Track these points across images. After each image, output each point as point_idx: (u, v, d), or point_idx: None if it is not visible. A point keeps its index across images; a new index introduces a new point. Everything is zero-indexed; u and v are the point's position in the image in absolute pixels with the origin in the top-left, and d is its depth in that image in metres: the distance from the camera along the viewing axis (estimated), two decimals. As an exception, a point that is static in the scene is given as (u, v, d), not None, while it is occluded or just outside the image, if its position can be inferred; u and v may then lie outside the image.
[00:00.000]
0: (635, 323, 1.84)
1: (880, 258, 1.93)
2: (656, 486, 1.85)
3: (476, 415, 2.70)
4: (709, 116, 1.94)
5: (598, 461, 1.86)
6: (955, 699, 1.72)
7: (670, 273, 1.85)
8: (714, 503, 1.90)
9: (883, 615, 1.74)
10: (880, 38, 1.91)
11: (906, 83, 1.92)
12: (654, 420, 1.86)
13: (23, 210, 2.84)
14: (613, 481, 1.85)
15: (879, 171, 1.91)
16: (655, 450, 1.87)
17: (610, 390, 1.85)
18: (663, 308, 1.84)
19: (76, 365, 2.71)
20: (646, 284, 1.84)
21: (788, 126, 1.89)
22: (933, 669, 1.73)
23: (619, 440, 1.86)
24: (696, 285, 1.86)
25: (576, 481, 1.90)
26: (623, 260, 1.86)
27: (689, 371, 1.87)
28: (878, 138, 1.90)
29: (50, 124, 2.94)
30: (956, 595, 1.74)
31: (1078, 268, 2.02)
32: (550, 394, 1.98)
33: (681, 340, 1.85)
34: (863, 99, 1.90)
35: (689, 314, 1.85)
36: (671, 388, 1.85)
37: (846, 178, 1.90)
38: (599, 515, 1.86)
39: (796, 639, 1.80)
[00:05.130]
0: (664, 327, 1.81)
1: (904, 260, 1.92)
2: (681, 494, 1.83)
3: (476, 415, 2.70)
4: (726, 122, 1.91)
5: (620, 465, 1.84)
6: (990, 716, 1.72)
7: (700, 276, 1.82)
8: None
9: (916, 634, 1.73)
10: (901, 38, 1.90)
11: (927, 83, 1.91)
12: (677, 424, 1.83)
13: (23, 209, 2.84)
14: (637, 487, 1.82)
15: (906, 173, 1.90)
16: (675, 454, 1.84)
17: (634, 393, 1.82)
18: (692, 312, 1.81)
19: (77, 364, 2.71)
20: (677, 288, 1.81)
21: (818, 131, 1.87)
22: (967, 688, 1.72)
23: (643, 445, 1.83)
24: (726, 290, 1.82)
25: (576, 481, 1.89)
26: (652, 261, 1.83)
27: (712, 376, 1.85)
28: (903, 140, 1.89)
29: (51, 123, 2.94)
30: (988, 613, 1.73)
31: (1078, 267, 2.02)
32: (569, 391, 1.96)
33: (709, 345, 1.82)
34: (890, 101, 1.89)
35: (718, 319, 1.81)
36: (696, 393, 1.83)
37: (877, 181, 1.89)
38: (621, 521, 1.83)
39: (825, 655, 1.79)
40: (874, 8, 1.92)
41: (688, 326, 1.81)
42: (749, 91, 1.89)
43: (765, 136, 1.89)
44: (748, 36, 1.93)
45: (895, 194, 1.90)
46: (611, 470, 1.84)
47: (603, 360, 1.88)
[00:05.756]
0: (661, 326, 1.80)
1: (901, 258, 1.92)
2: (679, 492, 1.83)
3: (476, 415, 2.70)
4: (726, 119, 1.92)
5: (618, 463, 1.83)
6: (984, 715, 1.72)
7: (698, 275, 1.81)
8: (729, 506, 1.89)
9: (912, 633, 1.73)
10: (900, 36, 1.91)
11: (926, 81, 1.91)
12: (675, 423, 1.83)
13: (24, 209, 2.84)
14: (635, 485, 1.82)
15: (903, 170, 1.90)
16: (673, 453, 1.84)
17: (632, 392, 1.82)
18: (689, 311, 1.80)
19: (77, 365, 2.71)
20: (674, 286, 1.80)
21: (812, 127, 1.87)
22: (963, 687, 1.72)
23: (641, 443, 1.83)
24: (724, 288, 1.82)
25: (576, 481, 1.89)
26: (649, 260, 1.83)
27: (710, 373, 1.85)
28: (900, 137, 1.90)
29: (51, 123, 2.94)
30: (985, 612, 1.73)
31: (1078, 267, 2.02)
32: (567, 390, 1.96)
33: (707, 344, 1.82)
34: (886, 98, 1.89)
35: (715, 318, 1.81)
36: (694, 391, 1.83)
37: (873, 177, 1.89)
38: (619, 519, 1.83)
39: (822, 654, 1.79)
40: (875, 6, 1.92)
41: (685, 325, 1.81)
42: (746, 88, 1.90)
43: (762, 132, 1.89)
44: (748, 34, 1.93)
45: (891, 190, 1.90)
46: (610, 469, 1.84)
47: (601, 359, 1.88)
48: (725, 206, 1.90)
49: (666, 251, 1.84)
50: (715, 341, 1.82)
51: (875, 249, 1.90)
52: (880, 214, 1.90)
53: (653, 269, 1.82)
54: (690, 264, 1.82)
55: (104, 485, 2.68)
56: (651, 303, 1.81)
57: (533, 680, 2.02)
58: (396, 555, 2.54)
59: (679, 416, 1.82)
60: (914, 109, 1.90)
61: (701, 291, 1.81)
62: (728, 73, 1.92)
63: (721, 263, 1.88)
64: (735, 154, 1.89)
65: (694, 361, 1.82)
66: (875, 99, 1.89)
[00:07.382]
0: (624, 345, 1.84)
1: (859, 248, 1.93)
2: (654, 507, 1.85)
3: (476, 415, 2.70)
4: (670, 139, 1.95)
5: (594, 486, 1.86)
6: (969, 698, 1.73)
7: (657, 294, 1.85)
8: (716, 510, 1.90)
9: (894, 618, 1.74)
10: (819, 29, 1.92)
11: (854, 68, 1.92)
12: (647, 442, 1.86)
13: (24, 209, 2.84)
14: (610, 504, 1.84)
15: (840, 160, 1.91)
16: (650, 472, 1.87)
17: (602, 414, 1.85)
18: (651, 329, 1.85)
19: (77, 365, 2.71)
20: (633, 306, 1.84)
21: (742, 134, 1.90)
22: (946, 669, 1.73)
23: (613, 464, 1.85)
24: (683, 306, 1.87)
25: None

+--

Exercise description: Transcribe every record above exactly as it appears.

Exercise answer:
Track these points across images. After each image, output each point as point_idx: (u, v, d), or point_idx: None if it is not visible. A point keeps its index across images; a new index introduces a new point. Everything is zero-indexed; u and v are the point's position in the image in absolute pixels with the origin in the top-left, and d is its depth in that image in metres: the distance from the camera along the viewing axis (estimated), two decimals. As an exception, a point that is static in the scene is given as (u, v, d), not None, while it is occluded or just outside the image, if its position can be inferred; u and v may then lie outside the image.
[00:00.000]
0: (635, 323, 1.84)
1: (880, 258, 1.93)
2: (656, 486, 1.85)
3: (476, 415, 2.70)
4: (709, 116, 1.94)
5: (598, 461, 1.86)
6: (955, 699, 1.72)
7: (670, 273, 1.85)
8: (714, 503, 1.90)
9: (883, 615, 1.74)
10: (880, 38, 1.91)
11: (906, 83, 1.92)
12: (654, 420, 1.86)
13: (23, 210, 2.84)
14: (613, 481, 1.85)
15: (879, 171, 1.91)
16: (655, 450, 1.87)
17: (610, 390, 1.85)
18: (663, 308, 1.84)
19: (76, 365, 2.71)
20: (646, 284, 1.84)
21: (788, 126, 1.89)
22: (933, 669, 1.73)
23: (619, 440, 1.86)
24: (696, 285, 1.86)
25: (576, 481, 1.90)
26: (623, 260, 1.86)
27: (689, 371, 1.87)
28: (878, 138, 1.90)
29: (50, 124, 2.94)
30: (956, 595, 1.74)
31: (1078, 268, 2.02)
32: (550, 394, 1.98)
33: (681, 340, 1.85)
34: (863, 99, 1.90)
35: (689, 314, 1.85)
36: (671, 388, 1.85)
37: (846, 178, 1.90)
38: (599, 515, 1.86)
39: (796, 639, 1.80)
[00:05.130]
0: (664, 327, 1.81)
1: (904, 260, 1.92)
2: (681, 494, 1.83)
3: (476, 415, 2.70)
4: (726, 122, 1.91)
5: (620, 465, 1.84)
6: (990, 716, 1.72)
7: (700, 276, 1.82)
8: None
9: (916, 634, 1.73)
10: (901, 38, 1.90)
11: (927, 83, 1.91)
12: (677, 424, 1.83)
13: (23, 209, 2.84)
14: (637, 487, 1.82)
15: (906, 173, 1.90)
16: (675, 454, 1.84)
17: (634, 393, 1.82)
18: (692, 312, 1.81)
19: (77, 364, 2.71)
20: (677, 288, 1.81)
21: (818, 131, 1.87)
22: (967, 688, 1.72)
23: (643, 445, 1.83)
24: (726, 290, 1.82)
25: (576, 481, 1.89)
26: (652, 261, 1.83)
27: (712, 376, 1.85)
28: (903, 140, 1.89)
29: (51, 123, 2.94)
30: (988, 613, 1.73)
31: (1078, 267, 2.02)
32: (569, 391, 1.96)
33: (709, 345, 1.82)
34: (890, 101, 1.89)
35: (718, 319, 1.81)
36: (696, 393, 1.83)
37: (877, 181, 1.89)
38: (621, 521, 1.83)
39: (825, 655, 1.79)
40: (874, 8, 1.92)
41: (688, 326, 1.81)
42: (749, 91, 1.89)
43: (765, 136, 1.89)
44: (748, 36, 1.93)
45: (895, 194, 1.90)
46: (611, 470, 1.84)
47: (603, 360, 1.88)
[00:05.756]
0: (661, 326, 1.80)
1: (901, 258, 1.92)
2: (679, 492, 1.83)
3: (476, 415, 2.70)
4: (726, 119, 1.92)
5: (618, 463, 1.83)
6: (984, 715, 1.72)
7: (698, 275, 1.81)
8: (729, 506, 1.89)
9: (912, 633, 1.73)
10: (900, 36, 1.91)
11: (926, 81, 1.91)
12: (675, 423, 1.83)
13: (24, 209, 2.84)
14: (635, 485, 1.82)
15: (903, 170, 1.90)
16: (673, 453, 1.84)
17: (632, 392, 1.82)
18: (689, 311, 1.80)
19: (77, 365, 2.71)
20: (674, 286, 1.80)
21: (812, 127, 1.87)
22: (963, 687, 1.72)
23: (641, 443, 1.83)
24: (724, 288, 1.82)
25: (576, 481, 1.89)
26: (649, 260, 1.83)
27: (710, 373, 1.85)
28: (900, 137, 1.90)
29: (51, 123, 2.94)
30: (985, 612, 1.73)
31: (1078, 267, 2.02)
32: (567, 390, 1.96)
33: (707, 344, 1.82)
34: (886, 98, 1.89)
35: (715, 318, 1.81)
36: (694, 391, 1.83)
37: (873, 177, 1.89)
38: (619, 519, 1.83)
39: (822, 654, 1.79)
40: (875, 6, 1.92)
41: (685, 325, 1.81)
42: (746, 88, 1.90)
43: (762, 132, 1.89)
44: (748, 34, 1.93)
45: (891, 190, 1.90)
46: (610, 469, 1.84)
47: (601, 359, 1.88)
48: (725, 206, 1.90)
49: (666, 251, 1.84)
50: (715, 341, 1.82)
51: (875, 249, 1.90)
52: (880, 214, 1.90)
53: (653, 269, 1.82)
54: (690, 264, 1.82)
55: (104, 485, 2.68)
56: (651, 303, 1.81)
57: (533, 680, 2.02)
58: (396, 555, 2.54)
59: (679, 416, 1.82)
60: (914, 109, 1.90)
61: (701, 291, 1.81)
62: (728, 73, 1.92)
63: (721, 263, 1.88)
64: (735, 154, 1.89)
65: (694, 361, 1.82)
66: (875, 99, 1.89)
[00:07.382]
0: (624, 345, 1.84)
1: (859, 248, 1.93)
2: (654, 507, 1.85)
3: (476, 415, 2.70)
4: (670, 139, 1.95)
5: (594, 486, 1.86)
6: (969, 698, 1.73)
7: (657, 294, 1.85)
8: (716, 510, 1.90)
9: (894, 618, 1.74)
10: (819, 29, 1.92)
11: (854, 68, 1.92)
12: (647, 442, 1.86)
13: (24, 209, 2.84)
14: (610, 504, 1.84)
15: (840, 160, 1.91)
16: (650, 472, 1.87)
17: (602, 414, 1.85)
18: (651, 329, 1.85)
19: (77, 365, 2.71)
20: (633, 306, 1.84)
21: (742, 134, 1.90)
22: (946, 669, 1.73)
23: (613, 464, 1.85)
24: (683, 306, 1.87)
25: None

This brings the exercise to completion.